スイーツ多めな日々です…。ブログはちょー停滞中(´-ω-`)

『まことの人々』大森兄弟(河出書房新社)

2011-04-06 | 読了本(小説、エッセイ等)
女子大の演劇サークルで演劇をしている“僕”の彼女は、善人ばかりが登場する劇『まことの人々』…中世ヨーロッパふうの設定で、長年争いを続けていた二つの国を舞台とした物語…で、ただ一人醜悪さを撒き散らし、“生まれつきの人間のクズ”とまで評される、人喰い軍曹<エドモン軍曹>役を演じることに。
そんな中、僕のアパートの近くに住む赤いスポーツカーの男が、軍曹のイメージを具現化したような人物であることを目撃。

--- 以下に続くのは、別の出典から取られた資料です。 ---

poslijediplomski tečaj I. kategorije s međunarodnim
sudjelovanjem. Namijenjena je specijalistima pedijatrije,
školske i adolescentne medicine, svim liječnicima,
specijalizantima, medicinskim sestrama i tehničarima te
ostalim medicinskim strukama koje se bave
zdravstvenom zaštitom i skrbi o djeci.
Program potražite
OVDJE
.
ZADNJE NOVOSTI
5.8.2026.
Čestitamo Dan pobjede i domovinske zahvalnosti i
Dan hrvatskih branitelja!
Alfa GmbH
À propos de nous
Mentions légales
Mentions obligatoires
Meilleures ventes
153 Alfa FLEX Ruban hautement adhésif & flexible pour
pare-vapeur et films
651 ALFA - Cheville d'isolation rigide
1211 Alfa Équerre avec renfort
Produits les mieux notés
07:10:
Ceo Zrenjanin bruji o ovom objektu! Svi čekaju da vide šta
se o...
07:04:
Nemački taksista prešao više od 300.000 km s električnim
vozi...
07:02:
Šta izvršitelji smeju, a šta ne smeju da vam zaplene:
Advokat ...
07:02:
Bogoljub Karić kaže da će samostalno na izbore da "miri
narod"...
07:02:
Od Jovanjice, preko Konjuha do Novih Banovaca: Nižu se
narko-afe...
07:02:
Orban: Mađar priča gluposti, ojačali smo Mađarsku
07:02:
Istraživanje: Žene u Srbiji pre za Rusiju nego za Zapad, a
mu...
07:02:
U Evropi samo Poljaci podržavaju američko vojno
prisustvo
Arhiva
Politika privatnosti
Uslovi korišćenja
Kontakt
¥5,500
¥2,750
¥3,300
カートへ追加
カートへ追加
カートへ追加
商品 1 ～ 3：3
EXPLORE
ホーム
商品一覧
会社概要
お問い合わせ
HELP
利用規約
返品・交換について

さらに彼が、<パンのグリム>というパン屋の主人であることを知り、店を訪ねてはその言動を観察しつつ、役作りや稽古を重ねる彼女。
だが次第に、彼女の行動にただならぬものを感じるようになった僕は……

女子大のサークルで、醜悪な中年軍曹を演じることになった僕の彼女が、現実でもその役に憑かれたようになり…というお話。……ちょっと「北島マヤか!」とツッコミを入れたくなったり(笑)。
途中、客席や<僕>たちも舞台に取り込まれたかのような、文章表現が面白かったです。
結末はあっさりで若干拍子抜けかな(……かといって突き進まれても、ホラーになっちゃうのでアレですけど/笑)。